= Lynn August =

American zydeco accordionist (1948–2025)

Joseph Leonard August Jr. (August 7, 1948 – February 12, 2025), known professionally as Lynn August, was an American zydeco accordionist, keyboard player, singer and bandleader.

==Life and career==
August was born in Lafayette, Louisiana on August 7, 1948. Though sometimes said to have been blind from birth, his own recollection is of having some sight until about the age of four. He attended the Louisiana State School for the Blind in Baton Rouge, and grew up listening to zydeco music, including that of his uncle Claude Duffy, an accordion player. He began playing drums and occasionally sang with Duffy's band, and at the age of 11 played percussion with the singer Esquerita, who suggested that he learn keyboards. He performed around New Orleans for about three years with Esquerita, who encouraged him to consider a solo career, and also played drums in the early 1960s with Stanley "Buckwheat" Dural.
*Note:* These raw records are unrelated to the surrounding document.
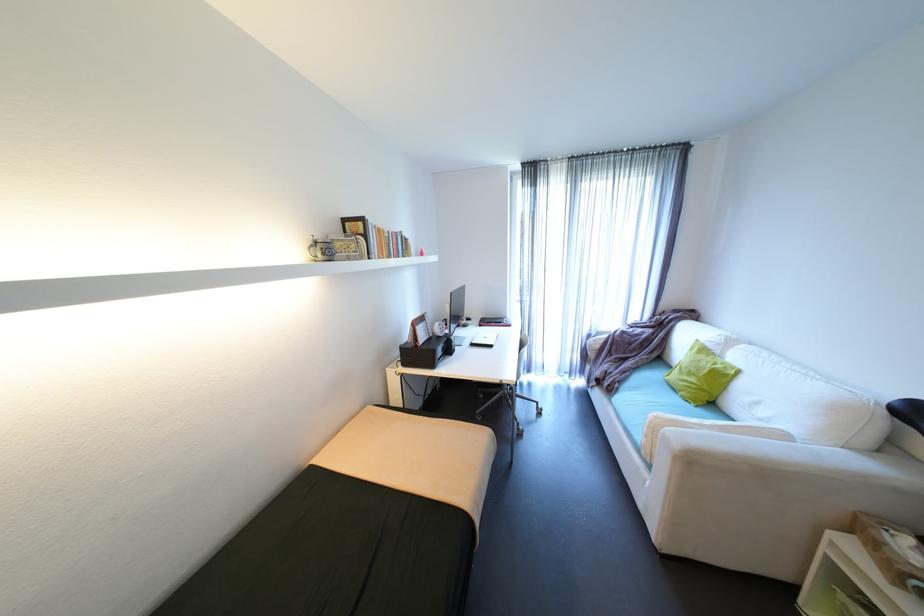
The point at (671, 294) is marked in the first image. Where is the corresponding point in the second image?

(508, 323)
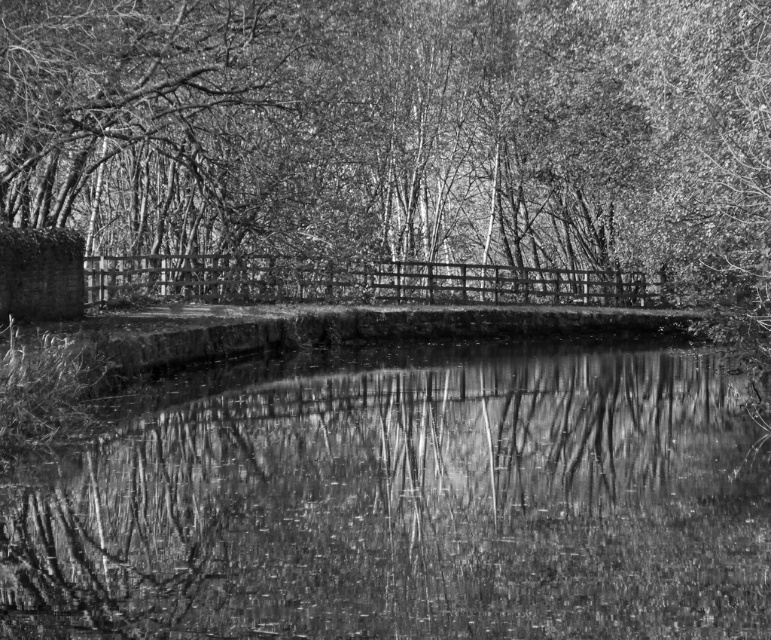
Is the position of smooth water at center more distant than that of wooden bridge at center?

No, smooth water at center is in front of wooden bridge at center.

Is smooth water at center smaller than wooden bridge at center?

Correct, smooth water at center occupies less space than wooden bridge at center.

Who is more distant from viewer, (480, 360) or (403, 289)?

The point (403, 289) is more distant.

Locate an element on the screen. The width and height of the screenshot is (771, 640). smooth water at center is located at coordinates (412, 509).

Who is positioned more to the left, rough bark tree at center or smooth water at center?

From the viewer's perspective, smooth water at center appears more on the left side.

From the picture: Who is lower down, rough bark tree at center or smooth water at center?

Positioned lower is smooth water at center.

Measure the distance between rough bark tree at center and camera.

rough bark tree at center and camera are 16.65 meters apart from each other.

The width and height of the screenshot is (771, 640). Identify the location of rough bark tree at center. (396, 129).

In the scene shown: Is rough bark tree at center thinner than wooden bridge at center?

No.

Who is more distant from viewer, (711, 232) or (96, 284)?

As a pianist, Hammond organist and singer, August performed solo in clubs and restaurants, and recorded his first single, "Little Red Rooster," for the local Tamm label in 1966. For two years, he led a band in local clubs, until a bar brawl led to him returning to solo work in clubs around 1970. He also led a church choir. In 1978, he was recruited to play organ in accordionist Marcel Dugas' band. Recognizing the growing popularity of zydeco music, he bought an accordion and in the 1980s formed his own band, the Hot August Knights. He played shows and festivals, and recorded his first album, Zydeco Groove, in 1988. He released further albums on the Maison de Soul and Black Top labels in the early 1990s, including Creole Cruiser (1992) and Sauce Piquante (1993). A feature of his performances and recordings has been the adoption of the Creole style of "juré", with a cappella group singing, clapping and dancing, as recorded by Alan Lomax on his field recordings in the 1930s. He toured Europe in 1994.

In the mid-1990s, August formed his own company, Touch Tech, designing and selling computers for visually impaired people. He had open heart surgery in 1998, but continued to perform and record thereafter, releasing the album Legends Making Memories, with Willie-Tee Trahan and the band Cypress, in 2012. He died on February 12, 2025, at the age of 76.